Please reproduce all of the data below word for word, omitting the pictures.

━━ Data shown ━━

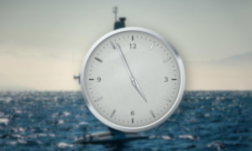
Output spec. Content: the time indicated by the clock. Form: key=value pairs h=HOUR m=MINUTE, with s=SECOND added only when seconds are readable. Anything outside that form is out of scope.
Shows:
h=4 m=56
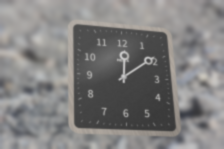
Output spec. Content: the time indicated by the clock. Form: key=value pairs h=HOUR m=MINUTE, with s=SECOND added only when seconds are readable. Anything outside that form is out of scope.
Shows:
h=12 m=9
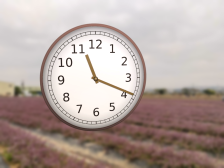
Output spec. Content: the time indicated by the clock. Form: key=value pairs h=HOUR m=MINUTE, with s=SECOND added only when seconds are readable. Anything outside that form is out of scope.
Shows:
h=11 m=19
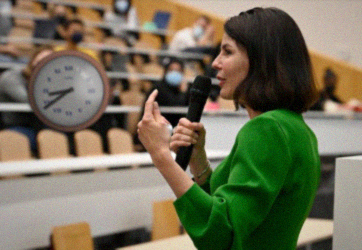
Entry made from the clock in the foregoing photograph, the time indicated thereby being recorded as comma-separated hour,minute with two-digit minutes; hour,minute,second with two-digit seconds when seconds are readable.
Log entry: 8,39
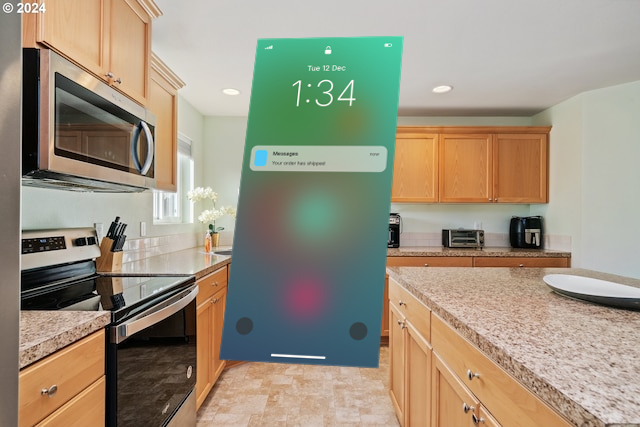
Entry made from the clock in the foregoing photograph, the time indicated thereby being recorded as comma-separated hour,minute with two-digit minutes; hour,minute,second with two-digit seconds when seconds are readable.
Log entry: 1,34
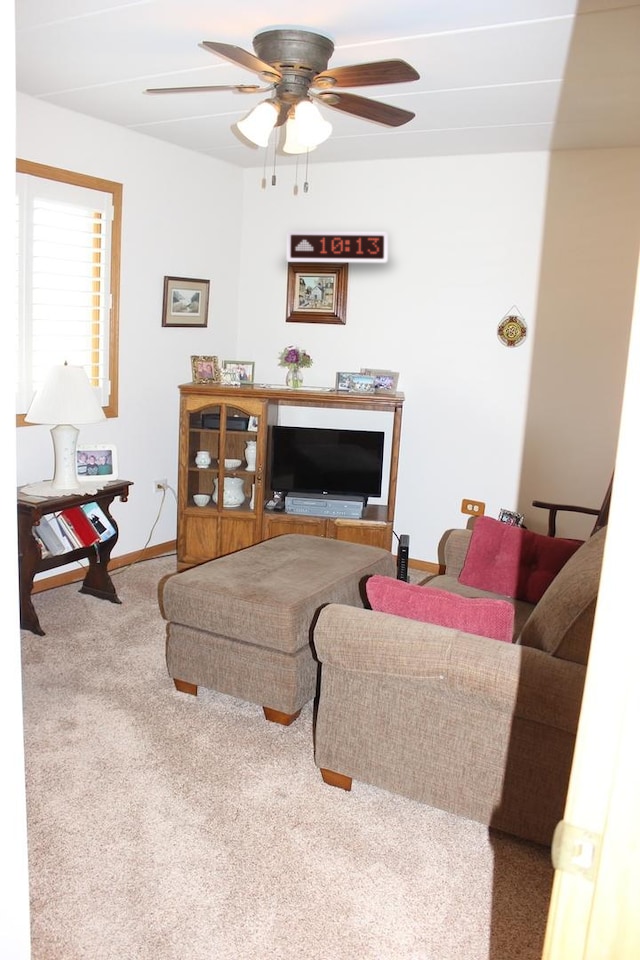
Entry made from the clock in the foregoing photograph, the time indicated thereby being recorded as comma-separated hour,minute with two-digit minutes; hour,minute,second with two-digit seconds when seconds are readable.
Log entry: 10,13
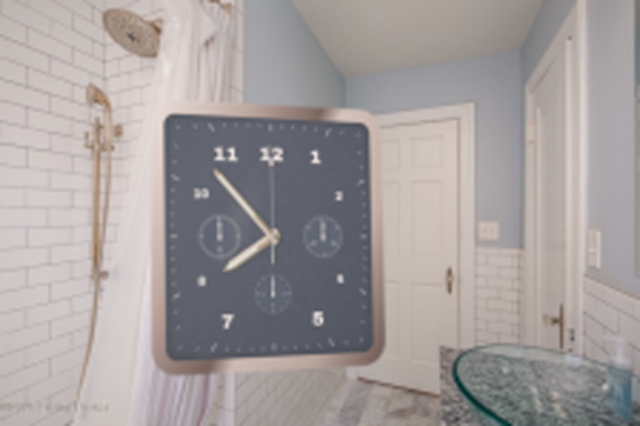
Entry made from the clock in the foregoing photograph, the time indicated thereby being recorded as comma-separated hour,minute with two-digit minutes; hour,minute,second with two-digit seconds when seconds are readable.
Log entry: 7,53
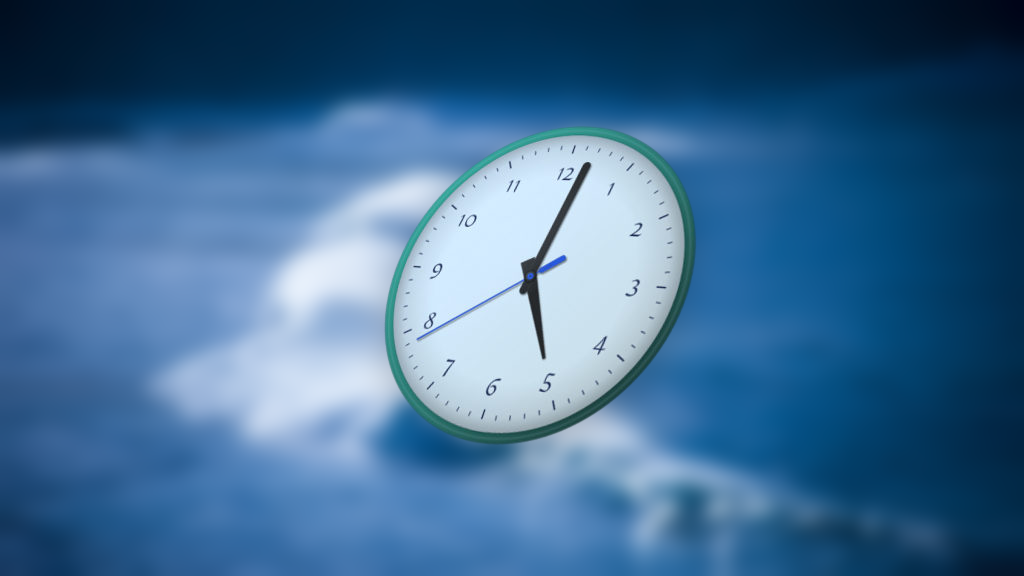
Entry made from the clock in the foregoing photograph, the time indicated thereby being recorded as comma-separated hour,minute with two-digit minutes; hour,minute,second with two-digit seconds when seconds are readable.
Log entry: 5,01,39
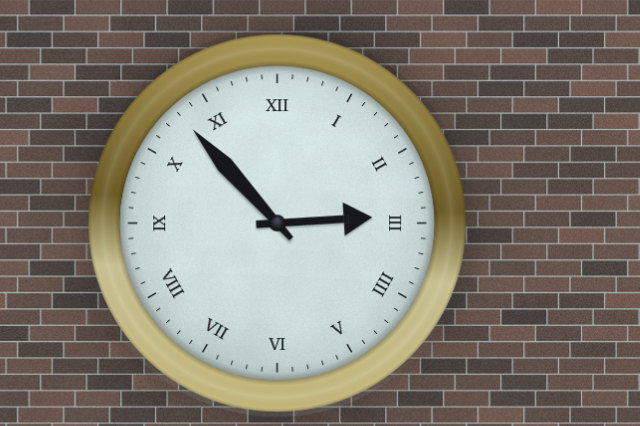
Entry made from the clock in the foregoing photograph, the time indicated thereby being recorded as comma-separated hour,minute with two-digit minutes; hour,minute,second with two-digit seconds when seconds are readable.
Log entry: 2,53
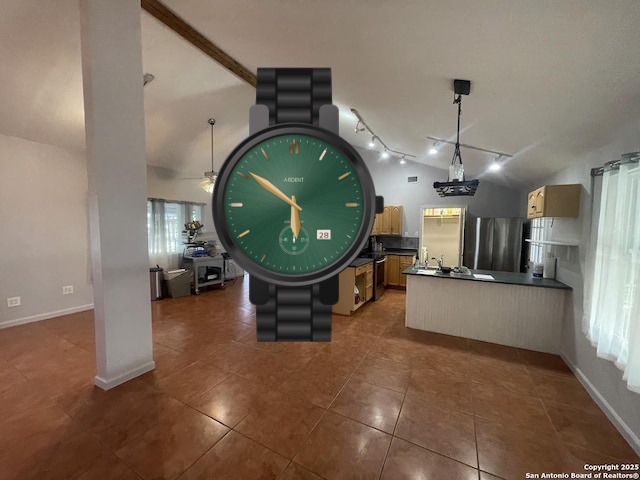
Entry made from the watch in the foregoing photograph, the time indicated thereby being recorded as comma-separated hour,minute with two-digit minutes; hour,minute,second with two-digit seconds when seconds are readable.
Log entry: 5,51
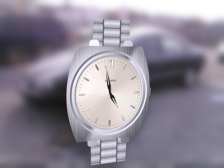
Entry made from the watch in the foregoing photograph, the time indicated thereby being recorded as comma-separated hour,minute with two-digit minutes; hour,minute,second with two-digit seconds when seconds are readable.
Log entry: 4,58
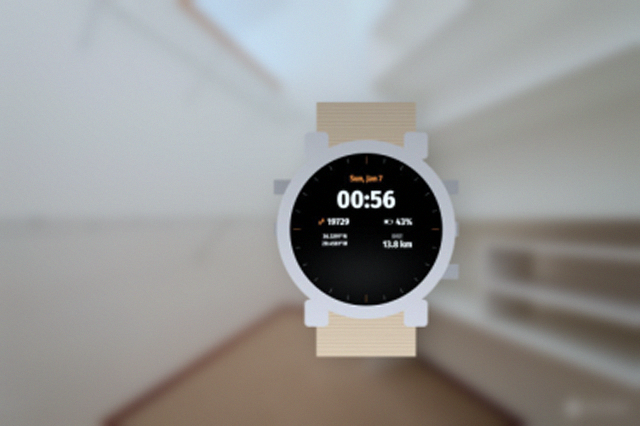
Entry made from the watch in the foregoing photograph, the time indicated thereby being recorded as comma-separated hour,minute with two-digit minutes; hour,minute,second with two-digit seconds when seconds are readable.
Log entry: 0,56
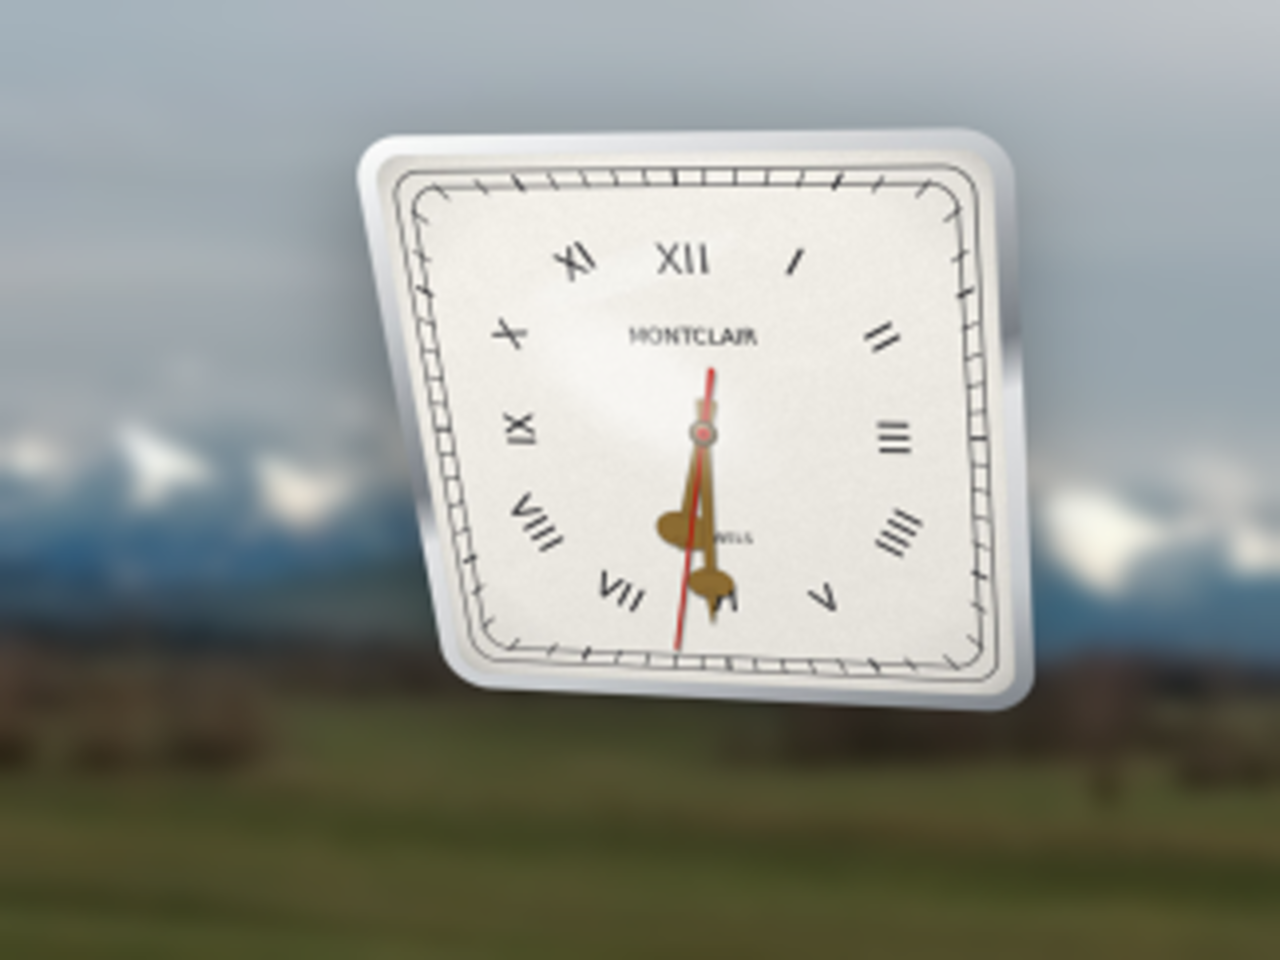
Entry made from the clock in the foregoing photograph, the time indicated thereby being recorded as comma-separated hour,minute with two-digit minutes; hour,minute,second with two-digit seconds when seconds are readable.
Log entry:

━━━

* [Exercise result]:
Output spec. Content: the time indicated by the clock. Form: key=value pairs h=HOUR m=MINUTE, with s=SECOND added only when seconds are readable. Anything outside that form is out of scope.
Shows:
h=4 m=56
Output spec. Content: the time indicated by the clock. Form: key=value pairs h=HOUR m=MINUTE, with s=SECOND added only when seconds are readable. Anything outside that form is out of scope.
Shows:
h=12 m=9
Output spec. Content: the time indicated by the clock. Form: key=value pairs h=HOUR m=MINUTE, with s=SECOND added only when seconds are readable. Anything outside that form is out of scope.
Shows:
h=11 m=19
Entry made from the clock in the foregoing photograph, the time indicated thereby being recorded as comma-separated hour,minute with two-digit minutes; hour,minute,second with two-digit seconds when seconds are readable.
Log entry: 8,39
Entry made from the clock in the foregoing photograph, the time indicated thereby being recorded as comma-separated hour,minute with two-digit minutes; hour,minute,second with two-digit seconds when seconds are readable.
Log entry: 1,34
Entry made from the clock in the foregoing photograph, the time indicated thereby being recorded as comma-separated hour,minute with two-digit minutes; hour,minute,second with two-digit seconds when seconds are readable.
Log entry: 10,13
Entry made from the clock in the foregoing photograph, the time indicated thereby being recorded as comma-separated hour,minute with two-digit minutes; hour,minute,second with two-digit seconds when seconds are readable.
Log entry: 7,53
Entry made from the clock in the foregoing photograph, the time indicated thereby being recorded as comma-separated hour,minute with two-digit minutes; hour,minute,second with two-digit seconds when seconds are readable.
Log entry: 5,01,39
Entry made from the clock in the foregoing photograph, the time indicated thereby being recorded as comma-separated hour,minute with two-digit minutes; hour,minute,second with two-digit seconds when seconds are readable.
Log entry: 2,53
Entry made from the watch in the foregoing photograph, the time indicated thereby being recorded as comma-separated hour,minute with two-digit minutes; hour,minute,second with two-digit seconds when seconds are readable.
Log entry: 5,51
Entry made from the watch in the foregoing photograph, the time indicated thereby being recorded as comma-separated hour,minute with two-digit minutes; hour,minute,second with two-digit seconds when seconds are readable.
Log entry: 4,58
Entry made from the watch in the foregoing photograph, the time indicated thereby being recorded as comma-separated hour,minute with two-digit minutes; hour,minute,second with two-digit seconds when seconds are readable.
Log entry: 0,56
Entry made from the clock in the foregoing photograph, the time indicated thereby being recorded as comma-separated hour,minute with two-digit minutes; hour,minute,second with two-digit seconds when seconds are readable.
Log entry:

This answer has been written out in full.